Незадолго до смерти Людовика XIV (как утверждали некоторые, в 1713 г.) Ло предложил финансовый план Демаре, королевскому ревизору, который в свою очередь показал его королю. Говорят, что Людовик спросил, является ли автор проекта католиком, и, получив отрицательный ответ, отказался иметь с ним дело[9].
После этого отказа Ло приехал в Италию. По-прежнему вынашивая финансовые планы, он предложил Виктору Амадею, герцогу Савойскому, учредить земельный банк в этой стране. Герцог ответил, что его владения слишком ограничены для реализации столь грандиозного проекта и что власть его слишком слаба и уязвима. Тем не менее он посоветовал Ло еще раз попытать счастья во Франции, так как был уверен, что если он хоть немного разбирается во французах, то им этот план, не столь новый, сколь внушающий доверие, придется по душе.
В 1715 г. Людовик XIV умер, престол унаследовал семилетний ребенок, и герцог Орлеанский по праву регента взял бразды правления в свои руки до достижения наследником совершеннолетия. О лучшем Ло не мог и мечтать. Это было самое удачное время для удовлетворения его амбиций, которое, словно поток воды, должно было вынести его к богатству. Регент был его другом, уже знавшим его теорию и притязания и, более того, склонным помочь ему в любых начинаниях, способных восстановить престиж Франции, сведенный на нет долгим и сумасбродным правлением Людовика XIV.

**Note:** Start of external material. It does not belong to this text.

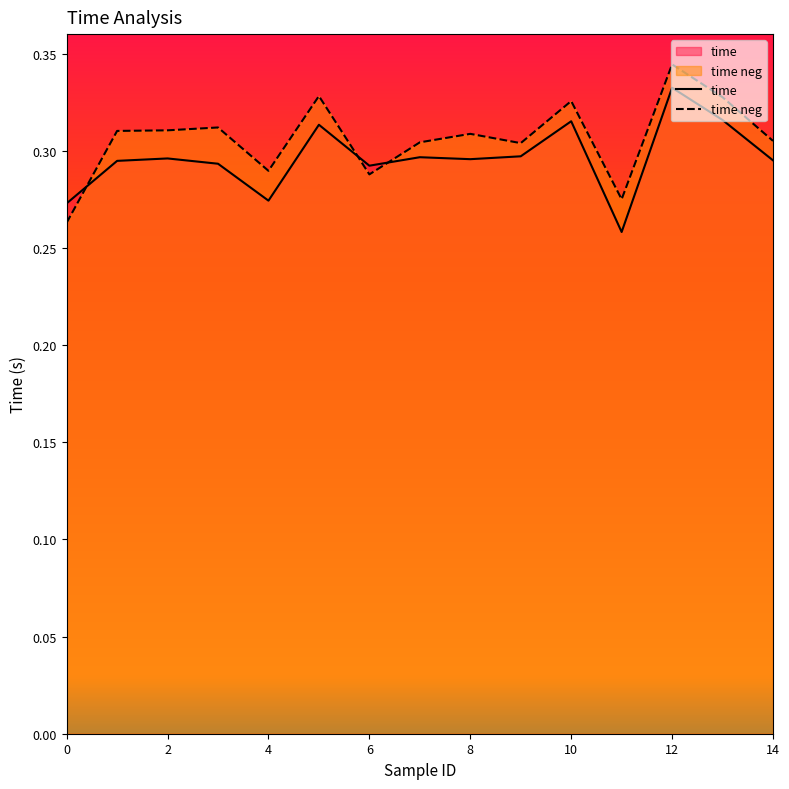

Rank the series by their average value, from lowest to highest.

time, time neg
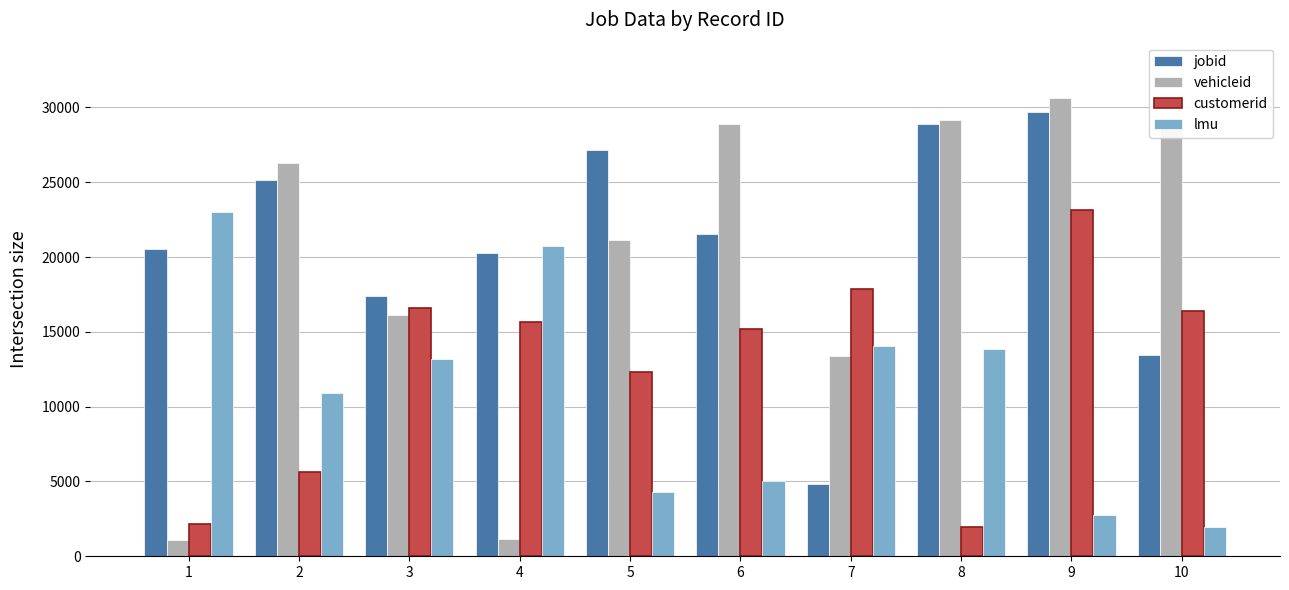

At 10, list the series in order from largest to smallest.

vehicleid, customerid, jobid, lmu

Едва похоронили короля, как ненависть к нему народа, сдерживаемая годами, выплеснулась наружу. Людовика, чьи достоинства при жизни приукрашивали до степени, вряд ли имеющей прецедент в мировой истории, теперь проклинали как тирана, деспота и грабителя. Его статуи забрасывали грязью и уродовали, портреты срывались со стен под проклятия простолюдинов, а его имя стало синонимом эгоизма и угнетения. Славные деяния короля были забыты, и все помнили только его провалы, сумасбродство и жестокость.
Финансы страны находились в состоянии предельного хаоса. Расточительный и продажный монарх, пороки которого передались почти всем чиновникам разных рангов, поставил Францию на грань катастрофы. Национальный долг составлял 3 миллиарда ливров, годовой доход145 миллионов, а затраты на содержание правительства -142 миллиона в год. Оставалось всего три миллиона на выплату процентов по национальному долгу. Первой заботой регента стал поиск средств борьбы с этим злом, был срочно созван совет для обсуждения данной проблемы. Герцог де Сен-Симон считал, что спасти страну от революции могут только решительные и вместе с тем рискованные меры. Он посоветовал регенту созвать Генеральные штаты[10] и объявить страну банкротом. Герцог де Ноайе, приспособленец по натуре и придворный до мозга костей, питающий отвращение к любым лишениям и дискомфорту, для преодоления которых потребовалась бы определенная изобретательность, выступил против проекта Сен-Симона, использовав все свое влияние. Он охарактеризовал проект как бесчестный и разорительный. Регент придерживался того же мнения, и этот отчаянный план был похоронен.
В конце концов меры были приняты, хотя они, очевидно, лишь углубили кризис. Первая и самая бесчестная мера не принесла выгоды государству. Было приказано чеканить новую монету, обесценившую национальную валюту на одну пятую. Те, кто принес тысячи золотых и серебряных монет на монетный двор, получили взамен некоторое количество монет той же номинальной стоимости, но в них было только четыре пятых золота или серебра от их массы. В результате казну пополнили на семьдесят два миллиона ливров, а все коммерческие операции в стране пришли в хаос. Незначительное снижение налогов заглушило ропот недовольных, и за эту малую уступку большое зло было забыто.
9
Этот эпизод, изложенный в одном из писем мадам де Бавье, герцогини Орлеанской и матери регента, опровергает лорд Джон Рассел в его
10
Генеральные штаты — здесь: высшее сословно-представительское учреждение во Франции в 1302–1789 гг., состоявшее из депутатов от духовенства, дворянства и третьего сословия.